For women in a relationship with a man, how can male partners do more to help?
Men can — and should — play a central role in helping women fully engage with their desires and sensations.
They can do this by being compassionate and nonjudgmental listeners. By creating an erotic atmosphere in which men and women's needs command equal importance, and by encouraging interactions that depart from the wearied script of male arousal and release. Just as society tends to overly complicate female sexuality, we oversimplify men's, and they also benefit from shifting dynamics around.
Any ideas of how to do that?
I spoke with a number of couples, and one shared a story that made a deep impression.
They're both middle-aged and both are experiential sexuality educators, so in many respects they're versed in subjects like male privilege and the ways female satisfaction gets short shrift. But all the same, these issues were showing up in their intimate life.
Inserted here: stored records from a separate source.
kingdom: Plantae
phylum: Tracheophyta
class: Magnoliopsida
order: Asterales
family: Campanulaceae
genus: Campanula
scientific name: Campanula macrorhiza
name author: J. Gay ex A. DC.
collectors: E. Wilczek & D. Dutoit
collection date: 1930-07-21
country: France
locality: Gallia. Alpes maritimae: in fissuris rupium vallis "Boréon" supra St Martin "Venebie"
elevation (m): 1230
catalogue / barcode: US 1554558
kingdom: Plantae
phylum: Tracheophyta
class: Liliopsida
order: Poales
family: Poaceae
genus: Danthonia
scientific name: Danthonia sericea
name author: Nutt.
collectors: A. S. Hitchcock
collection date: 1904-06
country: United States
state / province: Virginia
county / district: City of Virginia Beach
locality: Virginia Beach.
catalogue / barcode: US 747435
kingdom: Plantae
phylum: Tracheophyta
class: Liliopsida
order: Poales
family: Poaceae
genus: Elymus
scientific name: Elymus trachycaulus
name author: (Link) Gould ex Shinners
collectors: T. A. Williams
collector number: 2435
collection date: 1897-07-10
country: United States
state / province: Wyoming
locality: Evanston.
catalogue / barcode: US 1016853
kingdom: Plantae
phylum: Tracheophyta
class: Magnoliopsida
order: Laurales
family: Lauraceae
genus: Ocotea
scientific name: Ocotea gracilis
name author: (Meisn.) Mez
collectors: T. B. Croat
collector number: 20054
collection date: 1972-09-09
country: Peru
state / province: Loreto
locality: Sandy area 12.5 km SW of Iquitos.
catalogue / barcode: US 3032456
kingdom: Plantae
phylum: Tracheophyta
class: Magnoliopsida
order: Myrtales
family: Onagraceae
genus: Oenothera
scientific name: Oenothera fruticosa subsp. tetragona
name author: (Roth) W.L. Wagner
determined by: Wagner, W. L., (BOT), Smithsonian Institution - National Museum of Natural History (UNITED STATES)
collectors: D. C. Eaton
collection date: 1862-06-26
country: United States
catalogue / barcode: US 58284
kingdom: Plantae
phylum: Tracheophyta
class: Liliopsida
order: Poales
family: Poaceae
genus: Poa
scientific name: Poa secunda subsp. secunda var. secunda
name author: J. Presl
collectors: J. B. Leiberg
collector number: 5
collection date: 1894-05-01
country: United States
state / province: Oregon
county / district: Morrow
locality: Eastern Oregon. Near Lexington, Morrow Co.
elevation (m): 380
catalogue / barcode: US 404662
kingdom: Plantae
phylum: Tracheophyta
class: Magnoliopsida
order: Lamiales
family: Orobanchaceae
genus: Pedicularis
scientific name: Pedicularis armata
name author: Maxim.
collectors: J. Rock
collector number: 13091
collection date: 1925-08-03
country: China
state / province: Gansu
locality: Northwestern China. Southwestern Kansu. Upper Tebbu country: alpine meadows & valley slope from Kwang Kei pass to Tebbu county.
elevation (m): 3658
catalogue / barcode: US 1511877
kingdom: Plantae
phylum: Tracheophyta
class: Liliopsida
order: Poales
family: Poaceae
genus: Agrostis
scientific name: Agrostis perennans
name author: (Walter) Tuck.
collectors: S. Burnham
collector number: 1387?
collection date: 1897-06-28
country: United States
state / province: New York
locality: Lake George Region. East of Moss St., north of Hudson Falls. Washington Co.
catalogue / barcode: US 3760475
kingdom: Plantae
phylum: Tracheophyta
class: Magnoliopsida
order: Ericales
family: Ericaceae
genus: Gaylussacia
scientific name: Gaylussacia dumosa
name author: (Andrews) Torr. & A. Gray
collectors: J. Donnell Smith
At the woman's request, they decided to make sex just about her — so that it flowed from her interest and followed the course of her arousal. She told him, she didn't care how he took care of himself, but she didn't want to be a part of it.
They came to call these sessions "The Experiment." To their mutual surprise, it lasted for a whole year. As they recounted this experience, the woman thanked her partner for his generosity, and he immediately and firmly responded, "No, it was my pleasure." They both felt they had benefited from the woman's sexual growth and the shared opportunity to expand their erotic vocabulary.